1. Identify the Given Function and Interval:
The function is [tex]\( g(x) = \frac{x}{\ln(x)} \)[/tex], and we are tasked with finding the absolute minimum on the interval [tex]\([2, 3]\)[/tex].
2. Evaluate the Function at the Endpoints:
- At [tex]\( x = 2 \)[/tex]:
[tex]\[ g(2) = \frac{2}{\ln(2)} \][/tex]
- At [tex]\( x = 3 \)[/tex]:
[tex]\[ g(3) = \frac{3}{\ln(3)} \][/tex]
3. Calculate the Derivative of the Function:
To find the critical points, we must calculate the derivative of [tex]\( g(x) \)[/tex] and set it to zero.

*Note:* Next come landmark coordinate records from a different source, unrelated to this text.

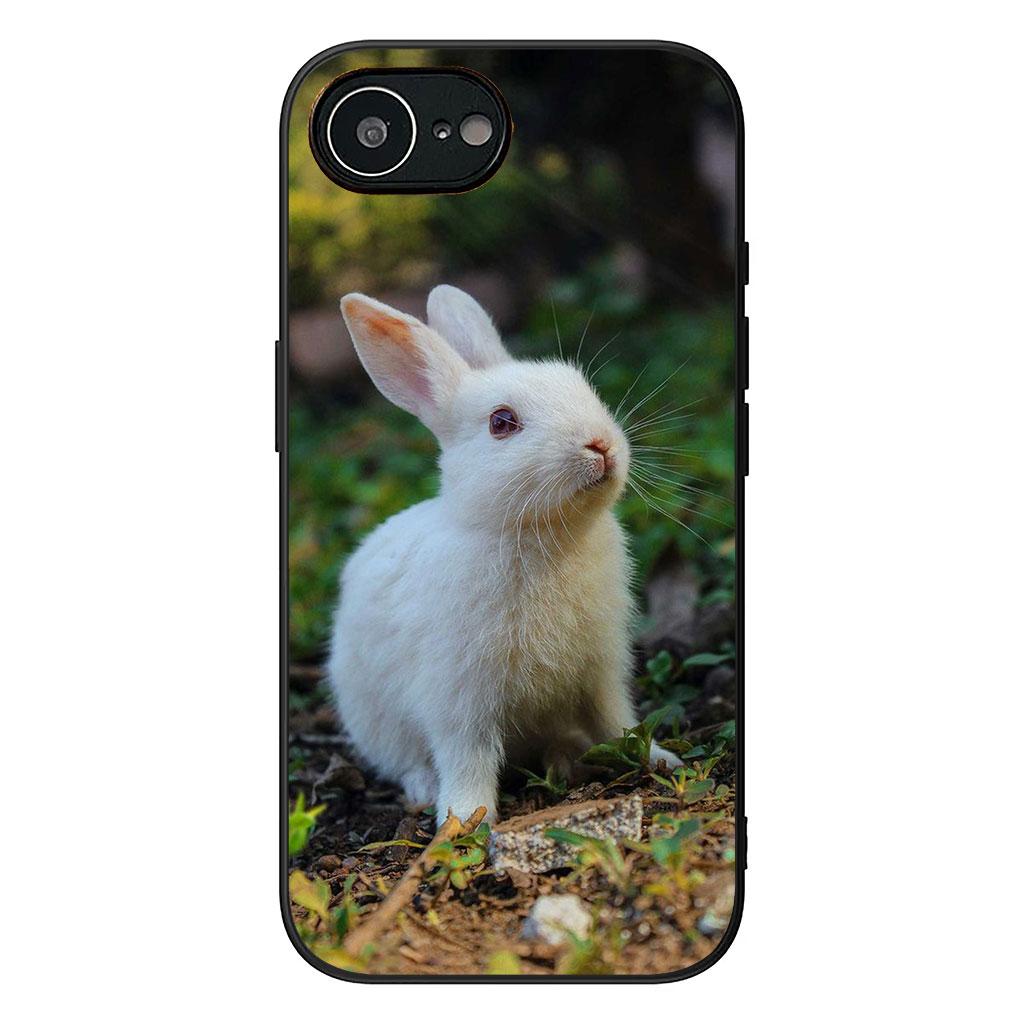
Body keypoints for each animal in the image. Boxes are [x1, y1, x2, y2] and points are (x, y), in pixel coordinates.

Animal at [327, 284, 682, 825]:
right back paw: (425, 790)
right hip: (374, 718)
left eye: (582, 387)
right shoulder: (459, 696)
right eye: (501, 422)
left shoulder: (602, 668)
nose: (600, 445)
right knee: (406, 760)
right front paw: (464, 820)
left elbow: (616, 719)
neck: (541, 534)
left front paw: (658, 758)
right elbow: (467, 757)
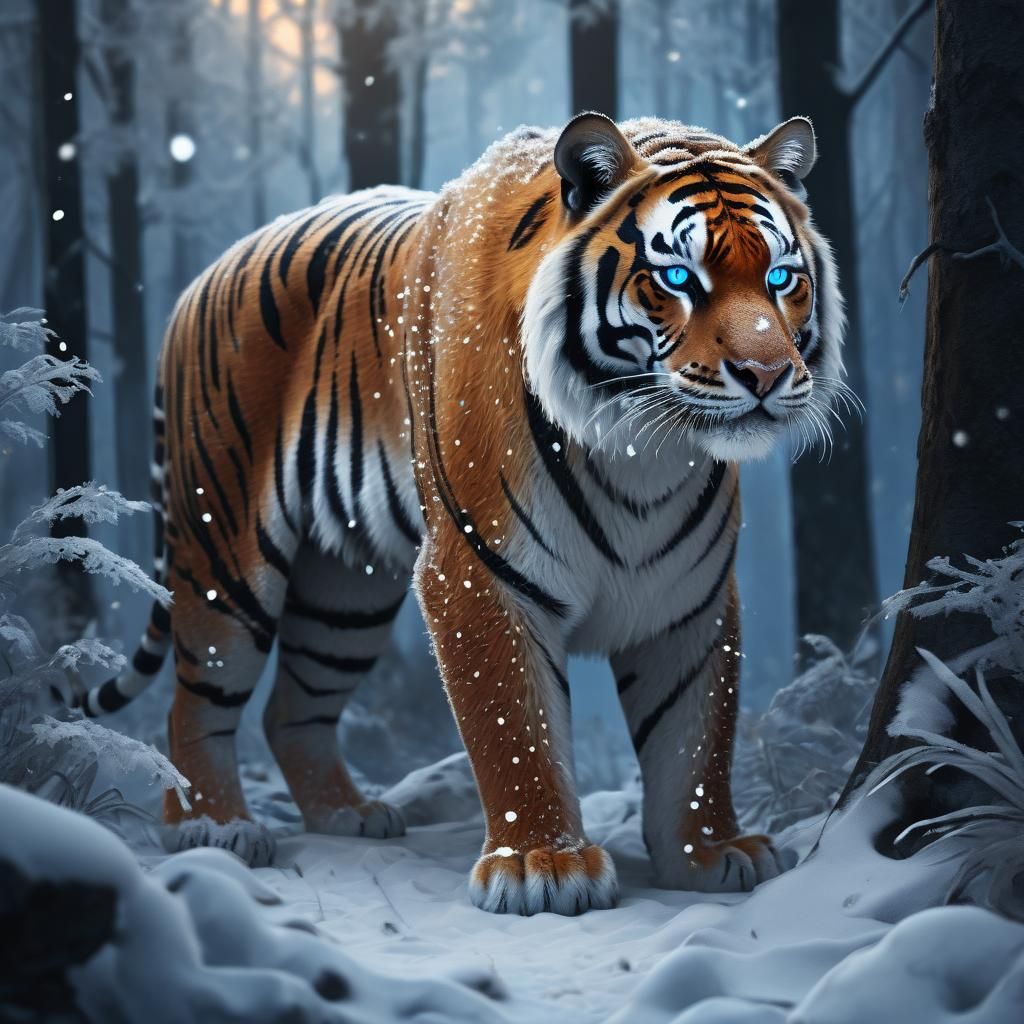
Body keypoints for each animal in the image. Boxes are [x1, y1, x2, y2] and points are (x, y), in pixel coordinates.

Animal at [80, 112, 843, 916]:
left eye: (781, 278)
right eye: (678, 279)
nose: (766, 375)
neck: (642, 451)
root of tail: (202, 277)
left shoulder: (689, 600)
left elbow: (695, 741)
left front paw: (710, 854)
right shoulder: (479, 573)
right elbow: (515, 728)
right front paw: (544, 864)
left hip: (344, 598)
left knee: (290, 708)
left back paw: (346, 814)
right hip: (225, 554)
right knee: (194, 698)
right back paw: (213, 826)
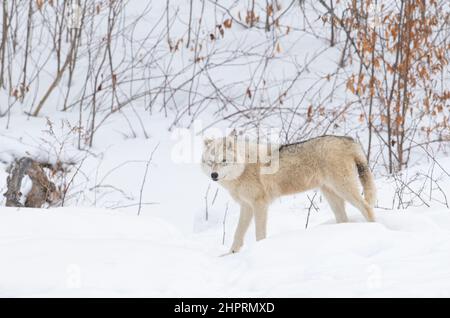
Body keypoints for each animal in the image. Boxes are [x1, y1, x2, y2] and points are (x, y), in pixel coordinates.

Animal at [201, 133, 376, 255]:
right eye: (210, 162)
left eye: (224, 161)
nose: (214, 175)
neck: (244, 168)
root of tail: (348, 139)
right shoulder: (246, 206)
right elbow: (238, 234)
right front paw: (230, 255)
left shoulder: (259, 204)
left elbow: (259, 234)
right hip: (332, 195)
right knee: (344, 219)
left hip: (344, 190)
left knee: (367, 208)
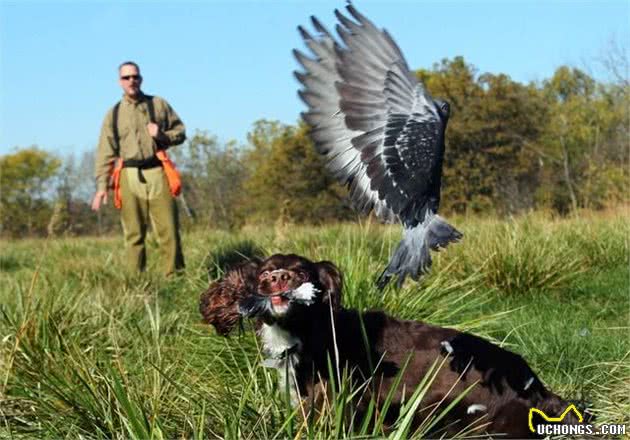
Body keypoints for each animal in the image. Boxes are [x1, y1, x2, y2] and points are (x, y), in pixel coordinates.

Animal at [201, 254, 584, 436]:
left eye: (301, 272)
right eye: (264, 275)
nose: (279, 278)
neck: (306, 331)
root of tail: (539, 391)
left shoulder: (331, 406)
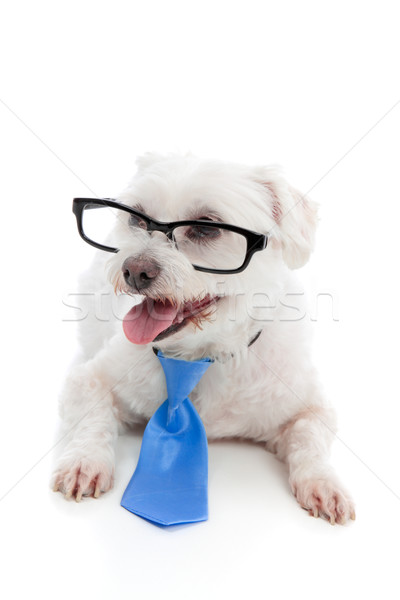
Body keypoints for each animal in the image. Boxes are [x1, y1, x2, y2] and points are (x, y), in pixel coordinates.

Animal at [51, 151, 354, 524]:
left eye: (207, 227)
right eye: (136, 218)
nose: (134, 270)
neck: (201, 356)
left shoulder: (311, 406)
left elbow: (310, 437)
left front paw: (324, 482)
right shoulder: (88, 379)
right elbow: (91, 420)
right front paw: (84, 460)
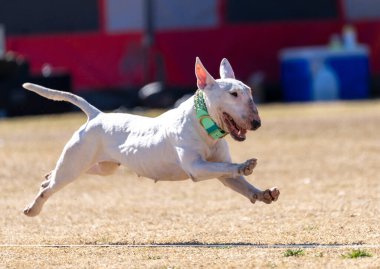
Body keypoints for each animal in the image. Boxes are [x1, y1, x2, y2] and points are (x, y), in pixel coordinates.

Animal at [23, 57, 280, 217]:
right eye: (233, 94)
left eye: (249, 91)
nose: (256, 123)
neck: (202, 124)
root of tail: (96, 115)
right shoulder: (196, 167)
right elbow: (225, 167)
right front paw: (245, 165)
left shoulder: (219, 169)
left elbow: (233, 178)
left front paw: (263, 193)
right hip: (77, 159)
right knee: (54, 185)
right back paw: (33, 207)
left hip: (104, 165)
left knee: (76, 172)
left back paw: (47, 176)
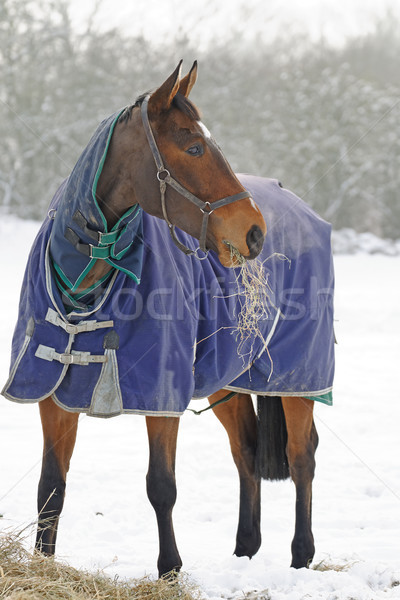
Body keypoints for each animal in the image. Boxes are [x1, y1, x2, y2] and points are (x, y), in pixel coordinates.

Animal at [2, 61, 332, 576]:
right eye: (193, 146)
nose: (254, 232)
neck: (86, 281)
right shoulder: (51, 394)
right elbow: (50, 487)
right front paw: (44, 564)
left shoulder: (161, 394)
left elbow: (161, 485)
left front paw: (171, 569)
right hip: (228, 377)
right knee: (246, 451)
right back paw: (245, 547)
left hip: (298, 378)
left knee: (301, 457)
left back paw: (301, 555)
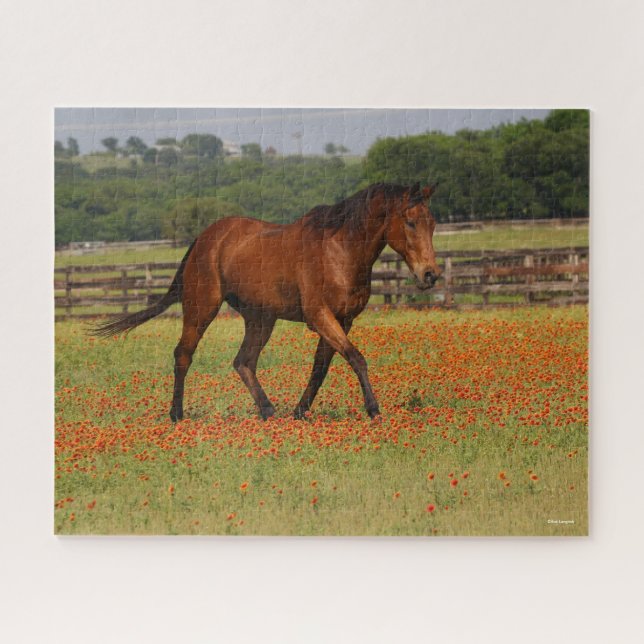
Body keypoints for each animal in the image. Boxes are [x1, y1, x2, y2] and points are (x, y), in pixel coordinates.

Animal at [93, 182, 441, 421]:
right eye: (410, 222)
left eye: (433, 222)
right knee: (184, 355)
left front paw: (300, 412)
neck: (339, 250)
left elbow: (321, 367)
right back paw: (177, 415)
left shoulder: (343, 319)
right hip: (201, 309)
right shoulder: (320, 316)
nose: (430, 274)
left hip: (260, 319)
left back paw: (268, 411)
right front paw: (374, 410)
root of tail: (205, 238)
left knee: (243, 362)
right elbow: (356, 358)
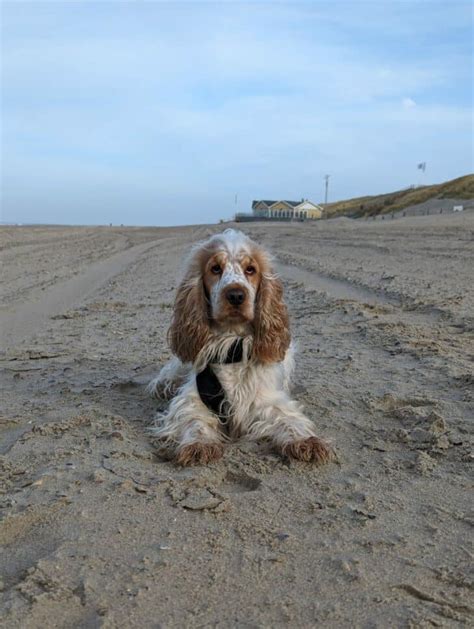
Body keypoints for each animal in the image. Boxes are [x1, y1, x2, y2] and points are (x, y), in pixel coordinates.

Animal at [148, 228, 334, 464]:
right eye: (215, 268)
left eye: (250, 269)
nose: (236, 295)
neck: (232, 346)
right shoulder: (193, 398)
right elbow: (194, 420)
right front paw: (200, 444)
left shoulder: (266, 399)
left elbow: (288, 419)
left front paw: (306, 441)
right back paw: (163, 384)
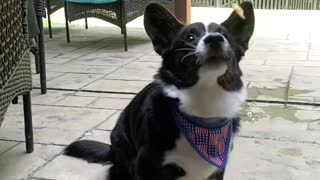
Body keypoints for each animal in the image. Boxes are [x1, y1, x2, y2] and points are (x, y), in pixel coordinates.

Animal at [65, 2, 255, 179]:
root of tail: (112, 150)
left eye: (225, 35)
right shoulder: (146, 164)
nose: (215, 39)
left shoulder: (216, 171)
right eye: (190, 37)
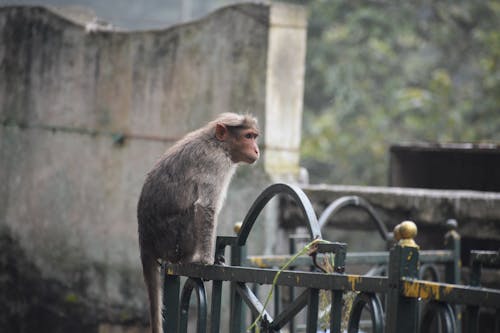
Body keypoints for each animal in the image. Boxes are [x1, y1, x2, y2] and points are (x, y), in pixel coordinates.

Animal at [138, 112, 260, 332]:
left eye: (254, 136)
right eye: (248, 136)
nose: (257, 149)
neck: (218, 143)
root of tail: (145, 241)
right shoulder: (215, 163)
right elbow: (205, 207)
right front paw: (206, 261)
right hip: (174, 241)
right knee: (190, 214)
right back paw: (189, 259)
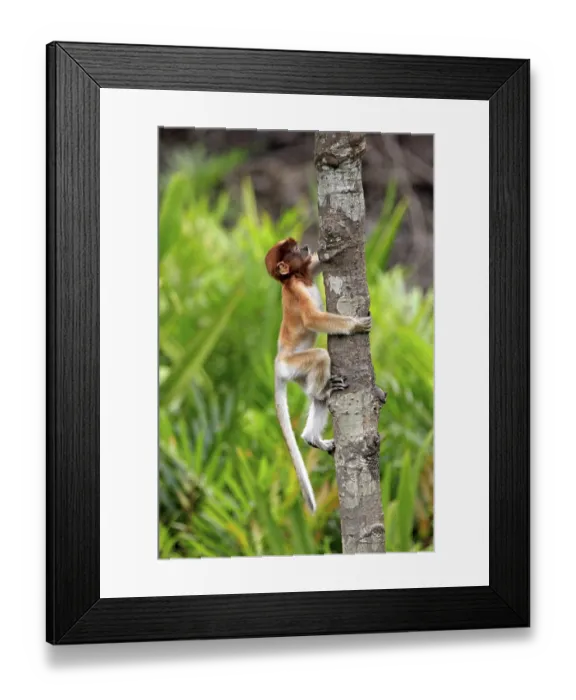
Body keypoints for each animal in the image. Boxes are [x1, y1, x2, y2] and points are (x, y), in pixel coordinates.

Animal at [264, 237, 372, 513]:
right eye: (291, 250)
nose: (303, 247)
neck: (297, 278)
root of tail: (277, 363)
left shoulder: (306, 274)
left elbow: (317, 265)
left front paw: (333, 250)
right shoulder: (297, 291)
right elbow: (313, 319)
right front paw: (356, 324)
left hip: (297, 374)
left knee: (319, 401)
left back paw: (312, 437)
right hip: (294, 364)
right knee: (322, 357)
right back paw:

[tex]\[ g'(x) = \frac{d}{dx} \left( \frac{x}{\ln(x)} \right) \][/tex]
Using the quotient rule:
[tex]\[ g'(x) = \frac{\ln(x) \cdot 1 - x \cdot \frac{1}{x}}{(\ln(x))^2} = \frac{\ln(x) - 1}{(\ln(x))^2} \][/tex]
Setting [tex]\( g'(x) = 0 \)[/tex]:
[tex]\[ \frac{\ln(x) - 1}{(\ln(x))^2} = 0 \][/tex]
Solving [tex]\( \ln(x) - 1 = 0 \)[/tex] gives:
[tex]\[ \ln(x) = 1 \implies x = e \][/tex]
Since [tex]\( e \approx 2.72 \)[/tex], [tex]\( x = e \)[/tex] is within the interval [tex]\([2, 3]\)[/tex].
4. Evaluate the Function at the Critical Point:
- At [tex]\( x = 2.72 \)[/tex]:
[tex]\[ g(2.72) = \frac{2.72}{\ln(2.72)} \][/tex]
5. Compare Function Values:
To determine the absolute minimum, we compare the values of the function at the endpoints and the critical point:
- [tex]\( g(2) \approx 2.89 \)[/tex]
- [tex]\( g(3) \approx 2.73 \)[/tex]
- [tex]\( g(2.72) \approx 2.72 \)[/tex]
6. Determine the Minimum:
The minimum value among them is:
[tex]\[ g(2.72) \approx 2.72 \][/tex]
Therefore, the absolute minimum of the function on the interval [tex]\([2, 3]\)[/tex] is approximately [tex]\( 2.72 \)[/tex], occurring at [tex]\( x = 2.72 \)[/tex].
We hope this was helpful. Please come back whenever you need more information or answers to your queries. We appreciate your visit. Our platform is always here to offer accurate and reliable answers. Return anytime. We're glad you visited Westonci.ca. Return anytime for updated answers from our knowledgeable team.